Montreal, August 30, 2018 – The decision by the Federal Court of Appeal to block the project to expand the Trans Mountain pipeline under the pretext that Ottawa has not consulted the indigenous population adequately shows yet again that the project approval process in Canada is not working and is sending investments fleeing to our competitors.
“In Canada, getting approval for an energy infrastructure project and implementing it amounts to a real feat, even for expansion of an existing pipeline!” says Germain Belzile, Senior Associate Researcher at the MEI. “It’s harder than elsewhere to move forward with major projects, which is why investments are fleeing to the United States and overseas.”
This morning, the Federal Court blamed Ottawa for failing to meet its constitutional obligations toward the First Nations by neglecting to address their concerns in connection with this Kinder Morgan project.

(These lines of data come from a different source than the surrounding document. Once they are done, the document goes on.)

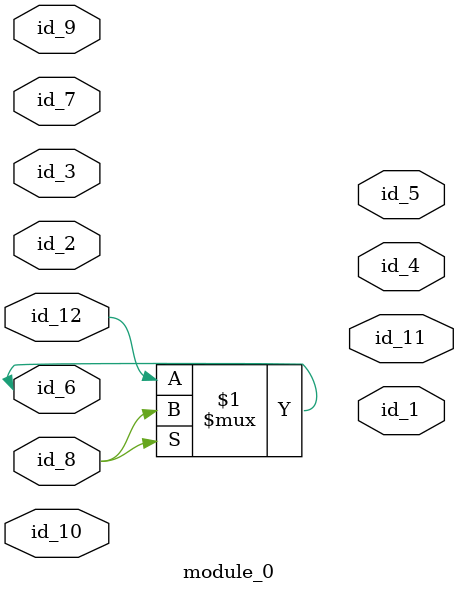
<source format=v>
module module_0 (
    id_1,
    id_2,
    id_3,
    id_4,
    id_5,
    id_6,
    id_7,
    id_8,
    id_9,
    id_10,
    id_11,
    id_12
);
  inout id_12;
  output id_11;
  inout id_10;
  input id_9;
  input id_8;
  input id_7;
  inout id_6;
  output id_5;
  output id_4;
  inout id_3;
  inout id_2;
  output id_1;
  assign id_6 = id_8 ? {1{id_8}} : id_12;
endmodule

</source>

We note that Kinder Morgan, whose shareholders approved this morning the sale of the Trans Mountain project to Ottawa for $4.5 billion, had indeed consulted the First Nations. Many indigenous communities were even in favour of the project, and the company had received all the permits and approvals required for the project.
“The government will now have to guzzle $4.5 billion of taxpayers’ money on a project that can’t even go ahead, Mr. Belzile states. “Once again, investors are receiving the same message: ‘don’t come and do business here.’ Not only is the regulatory process expensive and time-consuming, but companies can’t even rely on it once it’s completed.”